• _Source passage_
####

Progressives are stumped. They keep asking the same two questions over and over again on social media, TV, and radio:
1. Why don’t Trump supporters turn against Trump even though he is doing things that hurt them (like taking away their health care)?
2. Why do Republicans hate the Affordable Care Act and why are they so transparently acting to give wealthy people a tax break by making health care unaffordable?
Here is the short answer: All politics is moral. Supporting Trump, and gutting public health care resources in order to provide tax cuts for the wealthy, fits perfectly within the strict conservative moral worldview, which is hierarchical in nature. Voters don’t vote their self-interest. They vote their values.
The longer answer requires a deeper explanation. Let’s start with the place where all ideas and questions originate: the brain.
Most thought (as much as 98 percent by some accounts) is unconscious. It is carried out by neural circuitry in our brains. We have no conscious access to this circuitry, but it’s there. This is basic neuroscience. When it comes to politics, progressives and conservatives essentially have different brains. The unconscious beliefs conditioned in their brains are nearly exact opposites.
Here are two statements you will almost certainly agree with if you’re a progressive:
1. In Lincoln’s words, the American government should be a government of, by and for the people.

####

• _Using the information_
1 – According to the essay on moral politics, how much of thought is unconscious by some accounts?
2 – Quote the stretch of the essay on moral politics from "Here is the" through "originate: the brain.".
The rows that follow come from a different source than the essay.

• _Records from a data source_
####

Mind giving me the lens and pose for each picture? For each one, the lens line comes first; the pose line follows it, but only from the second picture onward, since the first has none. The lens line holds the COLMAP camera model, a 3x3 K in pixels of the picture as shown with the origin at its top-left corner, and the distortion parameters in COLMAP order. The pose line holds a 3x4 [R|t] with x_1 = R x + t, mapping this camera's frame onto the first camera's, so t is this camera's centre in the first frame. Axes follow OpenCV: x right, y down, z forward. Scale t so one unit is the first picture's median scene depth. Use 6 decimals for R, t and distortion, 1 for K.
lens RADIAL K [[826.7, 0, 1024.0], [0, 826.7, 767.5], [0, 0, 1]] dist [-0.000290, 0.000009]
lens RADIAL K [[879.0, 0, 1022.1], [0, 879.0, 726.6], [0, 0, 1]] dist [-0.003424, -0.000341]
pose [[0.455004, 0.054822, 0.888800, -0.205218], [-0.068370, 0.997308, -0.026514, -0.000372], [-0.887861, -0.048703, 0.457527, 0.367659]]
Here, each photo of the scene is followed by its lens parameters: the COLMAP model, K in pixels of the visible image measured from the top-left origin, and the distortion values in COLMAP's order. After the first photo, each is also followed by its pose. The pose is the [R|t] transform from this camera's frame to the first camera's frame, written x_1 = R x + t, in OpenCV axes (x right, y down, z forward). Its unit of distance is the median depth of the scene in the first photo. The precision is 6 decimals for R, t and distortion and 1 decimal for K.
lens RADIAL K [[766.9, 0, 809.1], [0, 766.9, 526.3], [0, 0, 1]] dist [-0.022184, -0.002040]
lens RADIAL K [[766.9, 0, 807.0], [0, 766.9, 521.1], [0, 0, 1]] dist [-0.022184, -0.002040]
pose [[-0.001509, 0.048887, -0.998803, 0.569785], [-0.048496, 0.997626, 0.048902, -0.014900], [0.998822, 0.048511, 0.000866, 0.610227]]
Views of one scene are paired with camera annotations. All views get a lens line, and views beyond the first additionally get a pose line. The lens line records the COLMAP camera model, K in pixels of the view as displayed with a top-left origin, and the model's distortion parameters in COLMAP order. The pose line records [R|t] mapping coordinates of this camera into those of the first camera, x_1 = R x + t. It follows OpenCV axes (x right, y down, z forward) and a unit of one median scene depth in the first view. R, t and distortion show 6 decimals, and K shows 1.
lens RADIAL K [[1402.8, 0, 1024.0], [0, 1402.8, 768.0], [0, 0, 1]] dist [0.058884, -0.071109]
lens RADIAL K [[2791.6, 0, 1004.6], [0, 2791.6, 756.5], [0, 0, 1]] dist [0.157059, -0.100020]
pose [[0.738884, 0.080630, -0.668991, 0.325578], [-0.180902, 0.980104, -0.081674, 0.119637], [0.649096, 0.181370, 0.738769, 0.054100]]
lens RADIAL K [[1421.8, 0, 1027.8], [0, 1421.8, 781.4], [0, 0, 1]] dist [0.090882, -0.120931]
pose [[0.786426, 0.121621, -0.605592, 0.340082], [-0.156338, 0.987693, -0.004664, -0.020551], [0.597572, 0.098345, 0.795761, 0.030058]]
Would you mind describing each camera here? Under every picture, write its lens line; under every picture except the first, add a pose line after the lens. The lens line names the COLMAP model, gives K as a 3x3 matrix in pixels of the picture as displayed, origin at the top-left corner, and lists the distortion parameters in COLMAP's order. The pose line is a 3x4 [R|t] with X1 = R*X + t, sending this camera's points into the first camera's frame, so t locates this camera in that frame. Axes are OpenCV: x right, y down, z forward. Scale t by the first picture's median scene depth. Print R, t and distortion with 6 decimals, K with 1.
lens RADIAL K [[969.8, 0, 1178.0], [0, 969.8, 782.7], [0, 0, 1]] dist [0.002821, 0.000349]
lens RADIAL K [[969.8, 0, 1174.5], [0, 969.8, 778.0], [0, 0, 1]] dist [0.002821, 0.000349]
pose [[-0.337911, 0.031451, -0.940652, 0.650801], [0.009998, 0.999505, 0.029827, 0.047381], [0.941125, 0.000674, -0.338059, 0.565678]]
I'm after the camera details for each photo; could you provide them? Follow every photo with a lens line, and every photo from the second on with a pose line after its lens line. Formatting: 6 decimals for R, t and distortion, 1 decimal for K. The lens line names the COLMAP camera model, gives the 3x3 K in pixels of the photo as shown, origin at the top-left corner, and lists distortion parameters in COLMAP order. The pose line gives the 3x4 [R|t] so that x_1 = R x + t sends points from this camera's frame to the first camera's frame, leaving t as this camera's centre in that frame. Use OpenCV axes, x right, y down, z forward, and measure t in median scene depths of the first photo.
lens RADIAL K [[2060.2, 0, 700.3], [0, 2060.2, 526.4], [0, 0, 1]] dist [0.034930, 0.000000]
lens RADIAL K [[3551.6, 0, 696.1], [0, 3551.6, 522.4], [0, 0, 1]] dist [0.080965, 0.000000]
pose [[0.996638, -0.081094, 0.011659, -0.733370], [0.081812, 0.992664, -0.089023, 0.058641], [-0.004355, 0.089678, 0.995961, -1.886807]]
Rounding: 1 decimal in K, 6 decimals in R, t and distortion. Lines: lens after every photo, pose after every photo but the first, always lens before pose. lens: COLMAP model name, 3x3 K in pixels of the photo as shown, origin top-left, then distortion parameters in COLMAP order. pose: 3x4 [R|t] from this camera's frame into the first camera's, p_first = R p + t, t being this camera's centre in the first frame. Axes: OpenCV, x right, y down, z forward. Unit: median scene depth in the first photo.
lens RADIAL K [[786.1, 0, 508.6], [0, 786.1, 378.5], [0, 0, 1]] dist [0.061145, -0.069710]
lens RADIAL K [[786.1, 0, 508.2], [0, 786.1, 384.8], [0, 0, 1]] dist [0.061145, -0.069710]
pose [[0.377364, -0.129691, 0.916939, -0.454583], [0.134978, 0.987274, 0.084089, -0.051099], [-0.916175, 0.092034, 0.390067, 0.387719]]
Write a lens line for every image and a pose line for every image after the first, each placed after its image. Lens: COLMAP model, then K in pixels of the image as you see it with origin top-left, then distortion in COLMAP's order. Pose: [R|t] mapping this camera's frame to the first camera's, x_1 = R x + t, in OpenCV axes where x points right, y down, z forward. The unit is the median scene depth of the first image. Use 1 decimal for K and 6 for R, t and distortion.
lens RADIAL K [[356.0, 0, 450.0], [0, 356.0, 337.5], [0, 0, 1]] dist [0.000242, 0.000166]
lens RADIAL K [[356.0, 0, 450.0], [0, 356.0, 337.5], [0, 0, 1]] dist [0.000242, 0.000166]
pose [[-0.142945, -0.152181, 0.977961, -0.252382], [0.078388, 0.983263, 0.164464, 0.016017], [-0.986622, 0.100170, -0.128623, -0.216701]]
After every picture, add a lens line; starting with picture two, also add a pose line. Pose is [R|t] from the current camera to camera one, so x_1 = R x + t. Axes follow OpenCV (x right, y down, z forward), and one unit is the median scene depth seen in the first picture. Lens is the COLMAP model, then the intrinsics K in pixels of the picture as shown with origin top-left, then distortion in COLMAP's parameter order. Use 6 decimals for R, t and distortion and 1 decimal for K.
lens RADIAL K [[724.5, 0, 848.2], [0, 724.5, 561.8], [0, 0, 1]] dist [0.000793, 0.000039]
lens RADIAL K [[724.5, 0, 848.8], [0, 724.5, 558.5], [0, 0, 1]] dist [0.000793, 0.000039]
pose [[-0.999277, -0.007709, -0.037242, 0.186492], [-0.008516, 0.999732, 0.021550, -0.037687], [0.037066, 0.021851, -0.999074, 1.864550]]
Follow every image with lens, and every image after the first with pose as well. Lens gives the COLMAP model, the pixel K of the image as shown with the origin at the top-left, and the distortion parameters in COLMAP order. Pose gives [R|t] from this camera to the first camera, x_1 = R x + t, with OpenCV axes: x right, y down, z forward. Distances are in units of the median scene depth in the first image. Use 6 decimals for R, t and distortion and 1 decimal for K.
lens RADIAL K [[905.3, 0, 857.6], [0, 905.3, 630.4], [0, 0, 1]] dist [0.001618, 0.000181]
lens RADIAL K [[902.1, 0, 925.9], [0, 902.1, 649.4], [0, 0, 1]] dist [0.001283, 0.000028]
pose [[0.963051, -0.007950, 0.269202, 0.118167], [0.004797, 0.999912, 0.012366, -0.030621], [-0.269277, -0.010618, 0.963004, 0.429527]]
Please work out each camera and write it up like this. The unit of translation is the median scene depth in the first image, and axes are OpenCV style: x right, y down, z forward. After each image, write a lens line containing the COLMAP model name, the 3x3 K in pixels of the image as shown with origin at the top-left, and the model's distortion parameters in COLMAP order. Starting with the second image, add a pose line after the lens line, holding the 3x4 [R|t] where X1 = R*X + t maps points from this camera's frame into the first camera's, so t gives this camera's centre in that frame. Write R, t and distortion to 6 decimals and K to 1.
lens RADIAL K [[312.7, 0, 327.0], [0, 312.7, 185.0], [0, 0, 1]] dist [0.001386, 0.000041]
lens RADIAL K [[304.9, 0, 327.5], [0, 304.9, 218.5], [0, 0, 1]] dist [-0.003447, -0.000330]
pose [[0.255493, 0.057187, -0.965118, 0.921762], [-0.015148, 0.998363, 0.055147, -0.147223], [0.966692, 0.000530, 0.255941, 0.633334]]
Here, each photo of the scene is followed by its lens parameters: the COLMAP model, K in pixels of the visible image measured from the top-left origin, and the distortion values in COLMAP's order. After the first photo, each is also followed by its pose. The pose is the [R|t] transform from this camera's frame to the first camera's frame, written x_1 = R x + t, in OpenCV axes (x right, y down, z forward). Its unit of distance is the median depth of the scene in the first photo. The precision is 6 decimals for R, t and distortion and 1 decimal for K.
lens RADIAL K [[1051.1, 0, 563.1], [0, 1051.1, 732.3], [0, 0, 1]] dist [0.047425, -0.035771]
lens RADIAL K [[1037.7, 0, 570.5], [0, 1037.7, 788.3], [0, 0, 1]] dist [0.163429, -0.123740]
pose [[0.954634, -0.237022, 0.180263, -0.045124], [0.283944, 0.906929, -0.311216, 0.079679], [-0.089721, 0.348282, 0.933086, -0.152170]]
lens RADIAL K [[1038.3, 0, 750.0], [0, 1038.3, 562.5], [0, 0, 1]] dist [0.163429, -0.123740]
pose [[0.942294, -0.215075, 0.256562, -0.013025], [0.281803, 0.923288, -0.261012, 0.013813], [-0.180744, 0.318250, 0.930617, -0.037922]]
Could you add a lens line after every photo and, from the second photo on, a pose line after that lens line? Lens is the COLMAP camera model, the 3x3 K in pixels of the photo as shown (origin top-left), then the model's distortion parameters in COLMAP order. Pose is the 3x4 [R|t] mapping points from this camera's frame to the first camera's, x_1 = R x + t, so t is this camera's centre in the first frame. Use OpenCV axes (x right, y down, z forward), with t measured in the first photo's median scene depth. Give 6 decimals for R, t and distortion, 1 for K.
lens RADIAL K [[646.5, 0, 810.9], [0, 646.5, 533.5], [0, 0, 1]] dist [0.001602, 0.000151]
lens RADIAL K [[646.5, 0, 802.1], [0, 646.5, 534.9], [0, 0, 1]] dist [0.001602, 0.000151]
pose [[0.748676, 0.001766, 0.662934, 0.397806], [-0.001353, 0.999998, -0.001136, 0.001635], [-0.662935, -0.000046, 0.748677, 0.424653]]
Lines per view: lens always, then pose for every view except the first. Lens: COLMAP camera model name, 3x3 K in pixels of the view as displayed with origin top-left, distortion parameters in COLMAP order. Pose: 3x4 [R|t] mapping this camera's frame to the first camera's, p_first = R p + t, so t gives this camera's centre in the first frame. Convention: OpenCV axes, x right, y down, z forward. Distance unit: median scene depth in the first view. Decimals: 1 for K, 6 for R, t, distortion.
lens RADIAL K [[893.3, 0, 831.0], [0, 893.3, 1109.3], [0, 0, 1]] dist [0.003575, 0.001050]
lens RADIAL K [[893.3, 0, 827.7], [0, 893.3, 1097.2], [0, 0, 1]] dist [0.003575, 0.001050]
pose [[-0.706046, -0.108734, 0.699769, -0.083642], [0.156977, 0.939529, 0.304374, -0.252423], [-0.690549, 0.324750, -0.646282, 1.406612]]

####

• _Solution list_
1 – As much as 98 percent.

2 –
Here is the short answer: All politics is moral. Supporting Trump, and gutting public health care resources in order to provide tax cuts for the wealthy, fits perfectly within the strict conservative moral worldview, which is hierarchical in nature. Voters don’t vote their self-interest. They vote their values.
The longer answer requires a deeper explanation. Let’s start with the place where all ideas and questions originate: the brain.